:: RECORDS PROVIDED ::

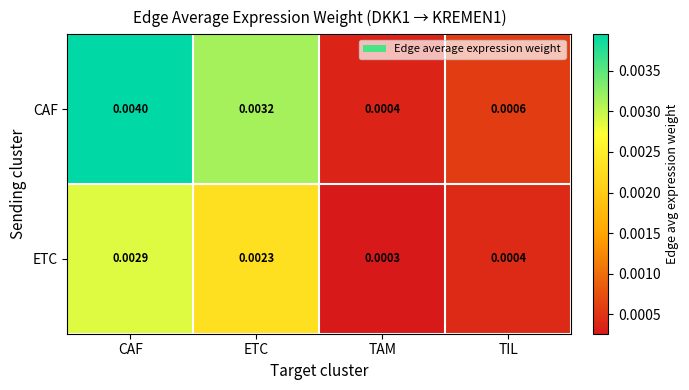

At how many categories does at least one series exceed 0?

4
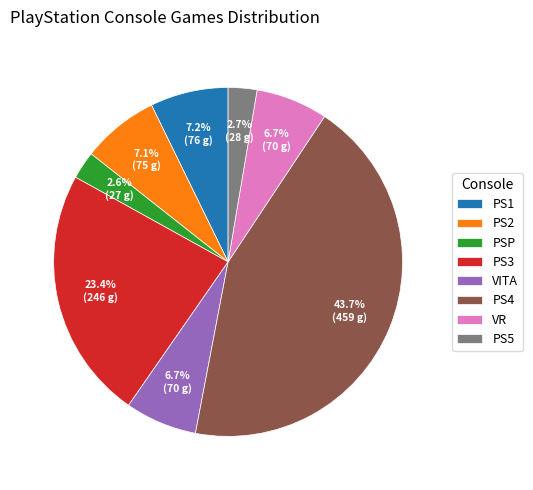

What is the ratio of the value at VITA to the value at VR?

1.0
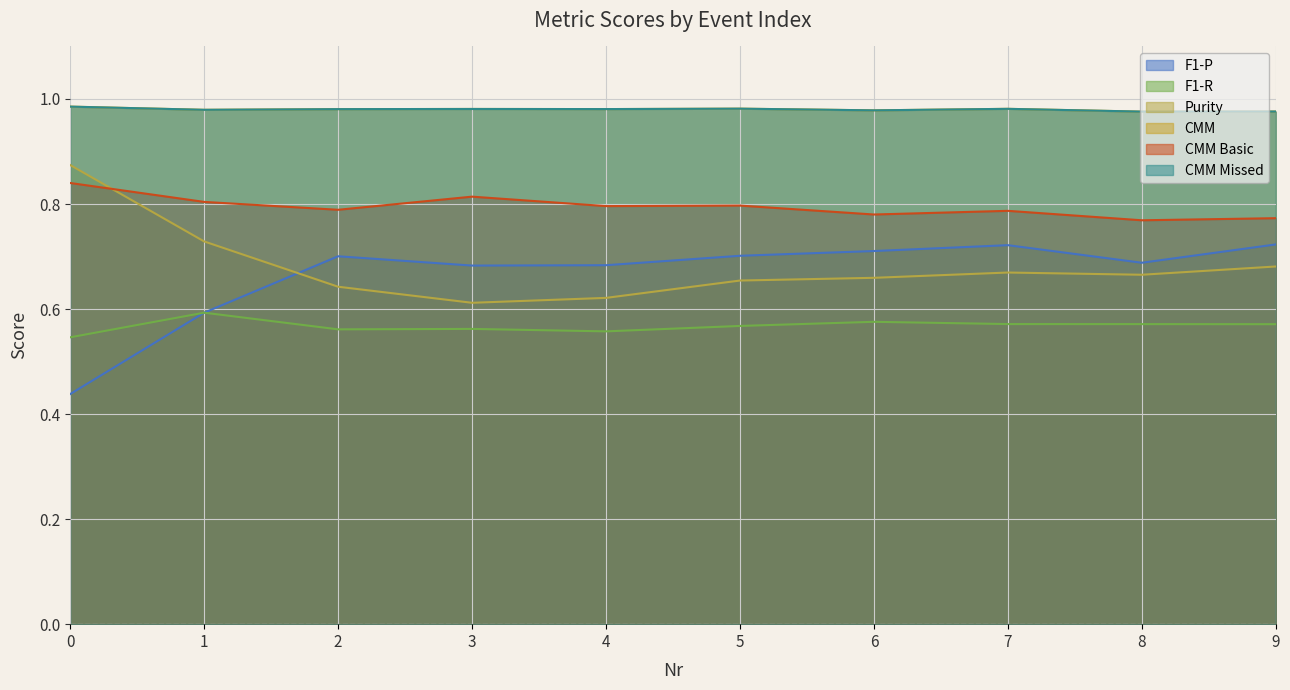

True or false: F1-P has a value of 0.7 at 6.

True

:::

WORK REQUEST
Present the text lines of the material above as a Markdown table with the columns Row and Line, numbering the rows in order. Skip blank lines and leave out the pictures.

ANSWER FOR THIS EXERCISE
| Row | Line |
|---|---|
| 1 | At how many categories does at least one series exceed 0? |
| 2 | 4 |
| 3 | What is the ratio of the value at VITA to the value at VR? |
| 4 | 1.0 |
| 5 | True or false: F1-P has a value of 0.7 at 6. |
| 6 | True |